Using high-resolution 4K cinematography and state-of-the-art drones, filmmakers provide panoramic bird’s-eye views of St. Peter’s Square, the basilica and Vatican Gardens, and close-up details of hard-to-see pieces like the hieroglyphics on the 85-foot tall Egyptian obelisk in St. Peter’s Square and the Sistine Chapel’s frescoed ceiling.
The images are layered with insight from Lupi, explanations of the artwork by Sandro Barbagallo, curator of historical collections at the Vatican Museums, and snippets of Francis speaking about the culture of waste and how art and evangelization exalt the beauty of God’s creation and seek to recover what others have thrown away.

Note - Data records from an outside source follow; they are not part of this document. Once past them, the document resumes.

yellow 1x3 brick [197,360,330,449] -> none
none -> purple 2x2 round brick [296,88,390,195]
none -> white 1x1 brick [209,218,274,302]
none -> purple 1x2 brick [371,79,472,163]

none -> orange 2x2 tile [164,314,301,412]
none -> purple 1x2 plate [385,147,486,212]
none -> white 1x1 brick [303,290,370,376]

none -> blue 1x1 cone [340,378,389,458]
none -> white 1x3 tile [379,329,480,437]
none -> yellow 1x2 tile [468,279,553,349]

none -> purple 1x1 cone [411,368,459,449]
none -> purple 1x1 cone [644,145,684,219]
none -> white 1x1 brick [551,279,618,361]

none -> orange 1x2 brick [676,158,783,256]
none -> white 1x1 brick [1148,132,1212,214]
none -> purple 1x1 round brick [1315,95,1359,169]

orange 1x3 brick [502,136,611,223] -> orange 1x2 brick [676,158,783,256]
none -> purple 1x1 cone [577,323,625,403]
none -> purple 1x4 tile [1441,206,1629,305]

For example, one of the 11 works chosen as exemplifying Francis’s “gospel of art” is the “Belvedere Torso,” from around the time when Christ lived. The contorted and damaged marble figure is missing arms, head and lower legs, which prompted Pope Julius II to ask Michelangelo to fix it.

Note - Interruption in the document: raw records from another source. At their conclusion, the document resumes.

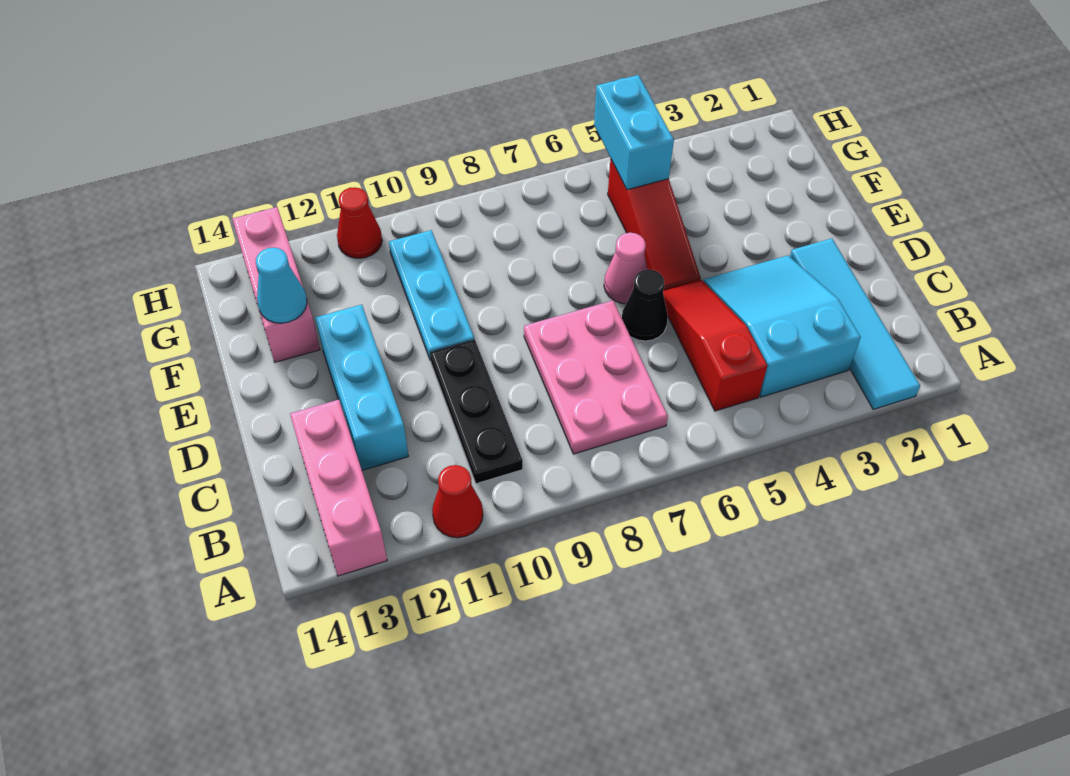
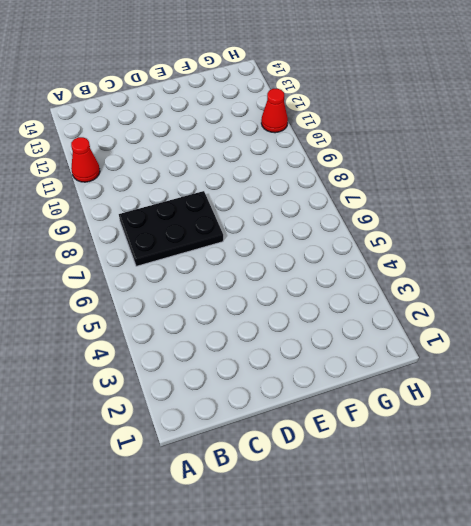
black 2x3 plate [119,191,223,266] -> pink 2x3 plate [524,301,668,454]
none -> cyan 1x4 tile [790,238,920,409]
none -> pink 1x3 brick [290,399,387,576]
none -> cyan 2x3 slope [703,255,861,397]

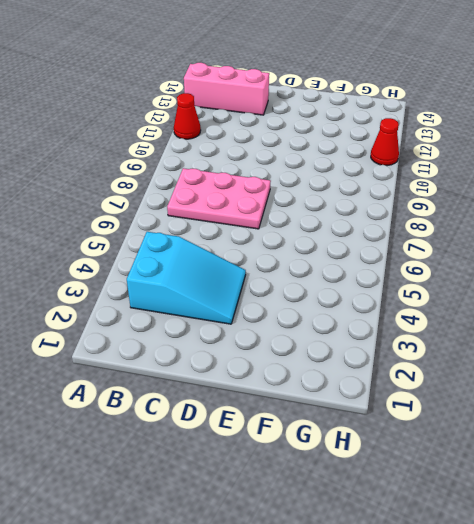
none -> cyan 1x4 tile [790,238,920,409]
none -> red 1x3 slope [663,280,767,411]
none -> black 1x3 plate [430,340,523,484]

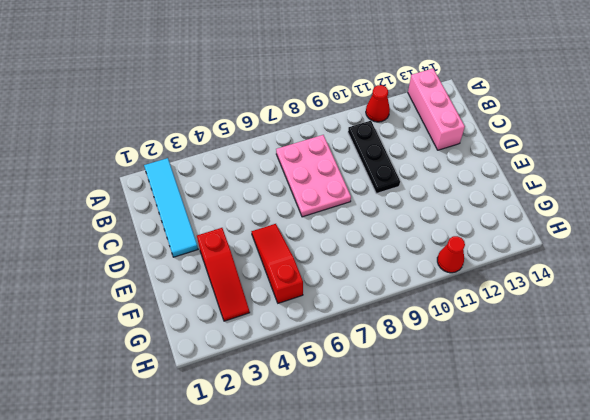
red 1x3 slope [197,228,250,321] -> red 1x3 slope moved to [663,280,767,411]
none -> cyan 2x3 slope [703,255,861,397]
none -> cyan 1x3 brick [315,305,408,470]
none -> black 1x1 cone [622,270,668,341]

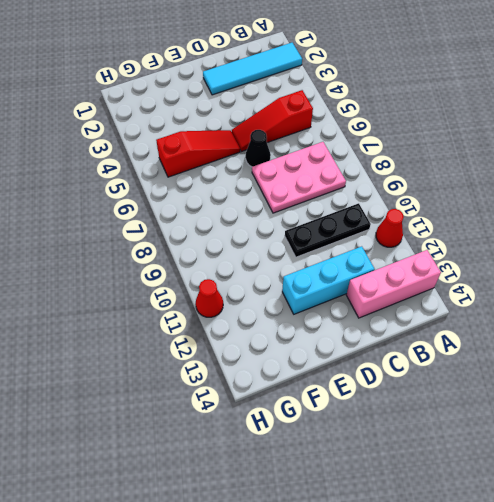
none -> cyan 2x3 slope [703,255,861,397]
none -> pink 1x1 cone [604,233,648,304]
none -> cyan 1x3 plate [389,230,474,361]

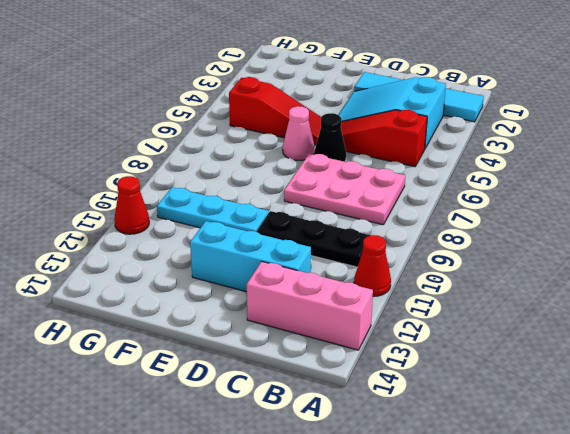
none -> pink 1x3 brick [233,207,320,362]
none -> cyan 1x1 cone [256,248,307,323]
none -> cyan 1x2 brick [594,75,674,190]

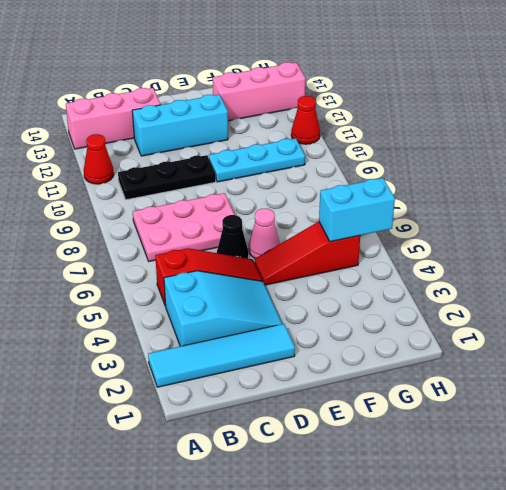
none -> cyan 1x1 cone [256,248,307,323]

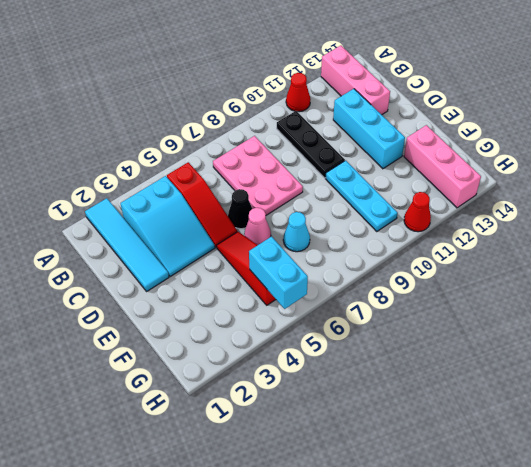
cyan 1x1 cone [283,212,310,252] -> cyan 1x1 cone moved to [256,248,307,323]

But Michelangelo was so taken by its beauty, he dared not touch it, making it, instead, his model for the Sibyls in the Sistine Chapel, Barbagallo said in the film’s narration. Many other artists saw beauty in this nude’s brokenness, too, and Auguste Rodin’s “‘The Thinker’ was inspired by this rejected piece of marble,” the curator said.
“The artist is a witness of the invisible,” Pope Francis says in the film’s narration, “and works of art are the clearest proof that the incarnation is possible.” Which is why, the pope says, artists can counteract today’s throwaway culture and evangelize, because art reveals “what cannot be seen; for some it’s an illusion. Instead it is hope which we all can believe in.”
“Pope Francis thinks like an artist, without a doubt,” Argentine sculptor Alejandro Marmo told Catholic News Service at the documentary’s debut at the Vatican Museums in late June.
The same way artists find beauty in and shape the materials right there before them, Pope Francis welcomes and gives form or direction to the malleable heart in his midst, he said. It’s a hands-on, artist’s approach in offering pastoral care, he said.
“He combines intelligence, humility, human labor and his closeness to people who have no power. For me, this is the way to create real beauty,” said Marmo, who got to know the pope when he was archbishop of Buenos Aires.
Then-Cardinal Jorge Bergoglio and Marmo — at the time a troubled and disgruntled young man — found they were both alarmed by the culture of waste and hopelessness in their city, which was facing severe economic and social crises, Marmo has said.
Marmo approached other church leaders with a desire to use art as a way to have a positive impact on people and society, but Bergoglio “was the first bishop who listened” to his angry and “abstract” rantings, Marmo told CNS.
While church leaders are usually very well-educated and cultured, “to speak with an artist, listen to his ideas is difficult, and I believe that this was what was so important for me, because he opened up the spiritual world for me,” Marmo said. He said the cardinal showed him that Jesus — broken and discarded — was present in the real world, “in the peripheries.”
The pope took Marmo, also a son of immigrants, to the outskirts where art usually has no place, and told him to create a “bridge” and dialogue with the people there. Marmo soon began the kind of initiatives he still runs today, involving young people discarded by society to sort through and use materials thrown away by the economy and then to breathe new life into both.
After the cardinal was elected pope, he and Marmo kept in touch, with Marmo creating a crucified “Christ the Worker” and “Our Lady of Lujan” for the pope. Now in the Vatican Gardens, the two pieces were built with scrap metal culled from junk piles at the papal summer villa and farm in Castel Gandolfo.
“My testimony is a young man who once spoke with his bishop, he listened to him and he healed him of a disease called sadness, of being absent in life, of missing a spiritual life,” Marmo said.
“I believe this is the art of a bishop. Because a bishop’s art can’t be seen in an office. You see it out there,” he said, pointing to the peripheries.